A Curiously Strong Literary Debut

Steffan Postaer’s first novel, The Last Generation, paints a world in which creativity—at its most basic human level—is dead. But don’t take it as a grand allegory about advertising.

“The concept came to me on a plane one day in 1998, after my first daughter was born with a terrible case of colic,” says Postaer, chief creative officer at LB Works in Chicago, who is best known for his “Curiously strong” Altoids ads. “I just thought of what the world would be like if no one could have children—what would be different.”

The book introduces the quite nasty-sounding Embryo Fatality Syndrome (“developing embryos eroded into a viscous state of gelatinous globs without any semblance of form”) and explores how a handful of characters deal with the curse, and the freedom, of being the last humans on Earth.

Like everything else, advertising is turned on its head in such a world.
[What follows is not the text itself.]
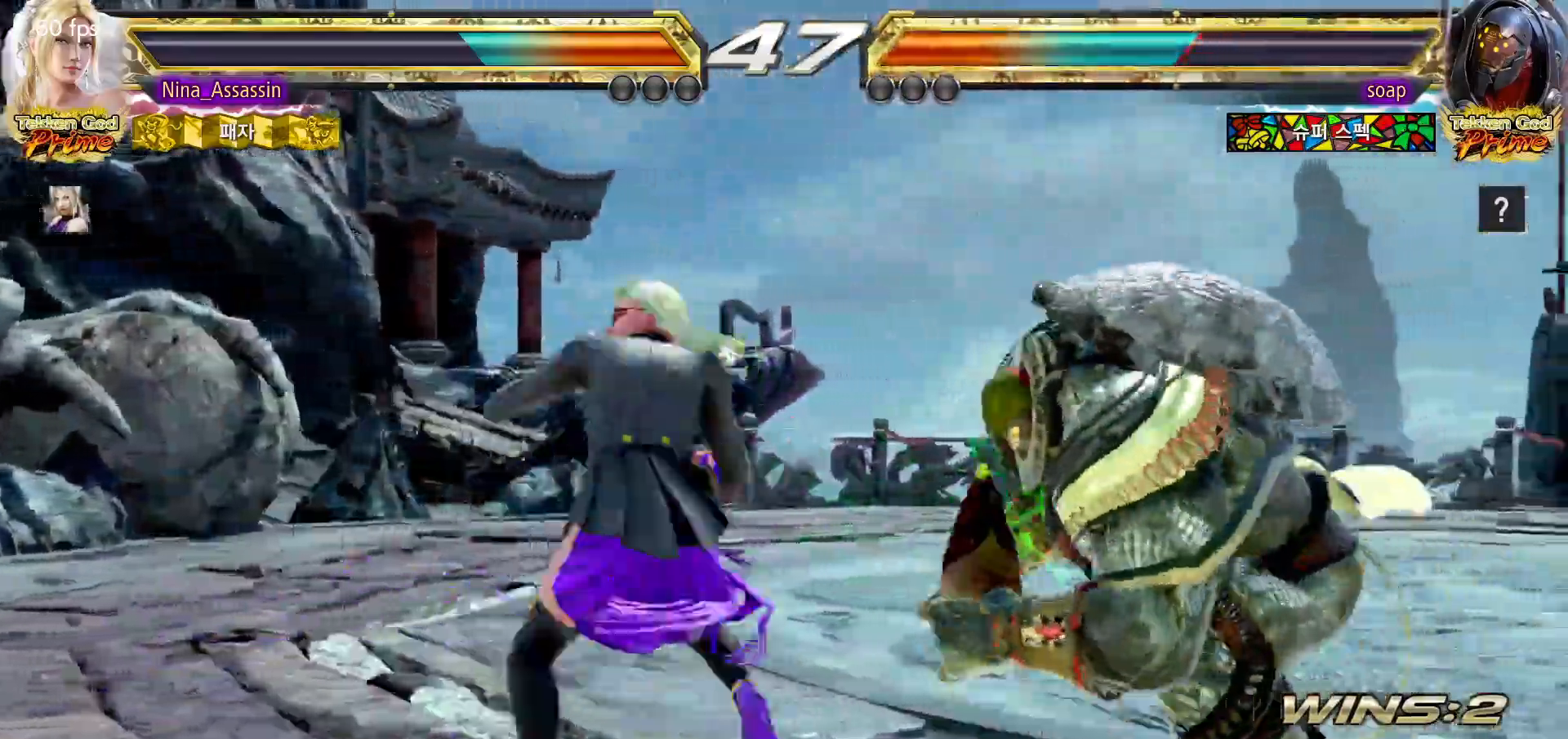
{"dt_ms": 500, "buttons": [], "left_stick": "center", "events": [[100, "left_stick", "left"], [450, "left_stick", "center"]]}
Vodka, fast cars and movies sell themselves, but no one’s particularly interested in sales pitches: “The networks ran the same few commercials over and over. … They only had four spots in the rotation and all except one were about other programs. The exception: Kleen Toothpaste. Apparently white teeth were still a priority. The last man on Earth would have good incisors.”

Postaer wrote the book in eight months but had trouble selling it to publishers. Many felt it was too gloomy. “I thought some of it was funny,” Postaer says. “I’ll admit that not everybody agreed with me on that.” He eventually decided to self-publish through Inkwater Press and drafted Marian Williams, a staffer at LB Works, to design the cover. “She did three designs,” Postaer says. “I asked her which she liked best, and we went with it. I sort of did what I wish all clients would do.”

The book is available at Amazon.com and LastGeneration.net.